_What is needed_
What lines in the material hold the string "index"? Return every one of them.

_Excerpted data_
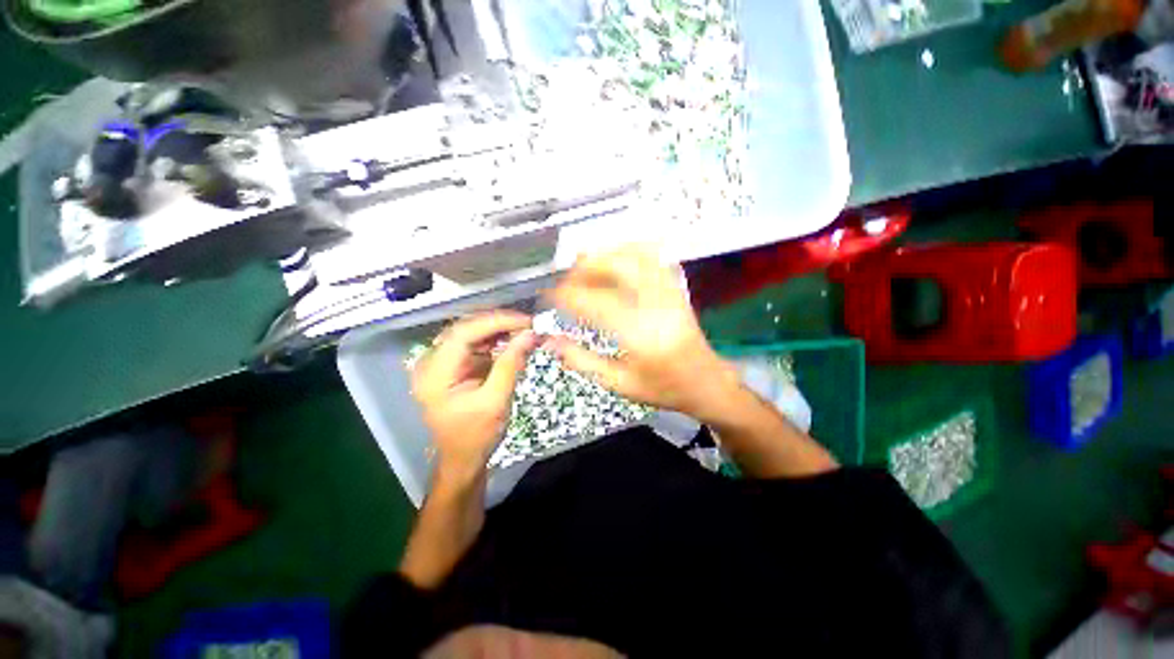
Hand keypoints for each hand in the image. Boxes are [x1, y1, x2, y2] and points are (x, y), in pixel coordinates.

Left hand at [412, 311, 538, 482]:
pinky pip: (475, 343)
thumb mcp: (496, 401)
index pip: (463, 333)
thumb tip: (530, 334)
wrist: (463, 458)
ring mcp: (441, 362)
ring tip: (525, 329)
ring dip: (499, 329)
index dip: (496, 321)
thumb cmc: (476, 435)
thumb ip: (511, 364)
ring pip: (471, 332)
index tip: (526, 321)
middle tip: (529, 323)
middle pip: (465, 328)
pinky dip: (495, 339)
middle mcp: (431, 361)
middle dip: (499, 322)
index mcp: (435, 373)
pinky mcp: (453, 364)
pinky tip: (513, 339)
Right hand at [545, 244, 737, 419]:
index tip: (549, 297)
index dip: (566, 295)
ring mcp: (669, 292)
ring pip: (636, 254)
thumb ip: (582, 361)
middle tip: (567, 281)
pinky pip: (654, 257)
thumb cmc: (662, 388)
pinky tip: (615, 260)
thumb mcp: (618, 383)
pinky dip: (630, 251)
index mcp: (639, 335)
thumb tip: (549, 341)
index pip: (594, 302)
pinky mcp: (676, 288)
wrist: (706, 382)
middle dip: (584, 267)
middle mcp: (655, 306)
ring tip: (585, 267)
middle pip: (617, 266)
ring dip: (606, 254)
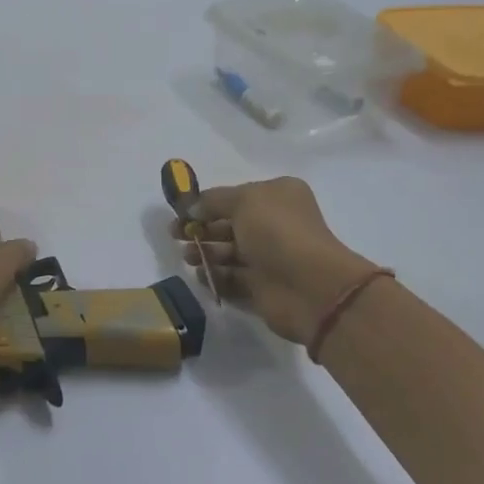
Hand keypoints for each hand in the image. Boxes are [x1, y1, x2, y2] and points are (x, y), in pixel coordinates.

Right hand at [169, 177, 376, 344]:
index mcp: (277, 196)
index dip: (206, 203)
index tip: (180, 212)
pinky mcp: (262, 286)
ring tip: (188, 258)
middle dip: (200, 229)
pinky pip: (232, 278)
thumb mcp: (244, 201)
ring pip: (228, 252)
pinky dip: (215, 276)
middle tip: (175, 236)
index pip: (235, 197)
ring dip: (204, 253)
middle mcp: (274, 224)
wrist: (309, 286)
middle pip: (229, 224)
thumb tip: (192, 208)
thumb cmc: (278, 232)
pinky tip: (201, 276)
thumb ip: (213, 200)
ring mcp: (269, 257)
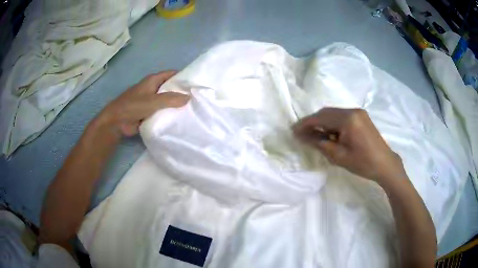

_Response to this task_
index pip: (463, 333)
index dip: (496, 321)
index tip: (526, 321)
index mcp: (435, 373)
index tip: (549, 297)
index dip: (566, 295)
index mcp: (639, 335)
index pip: (594, 302)
index mcp: (277, 196)
index dip: (206, 203)
index tip: (180, 212)
index pip: (235, 197)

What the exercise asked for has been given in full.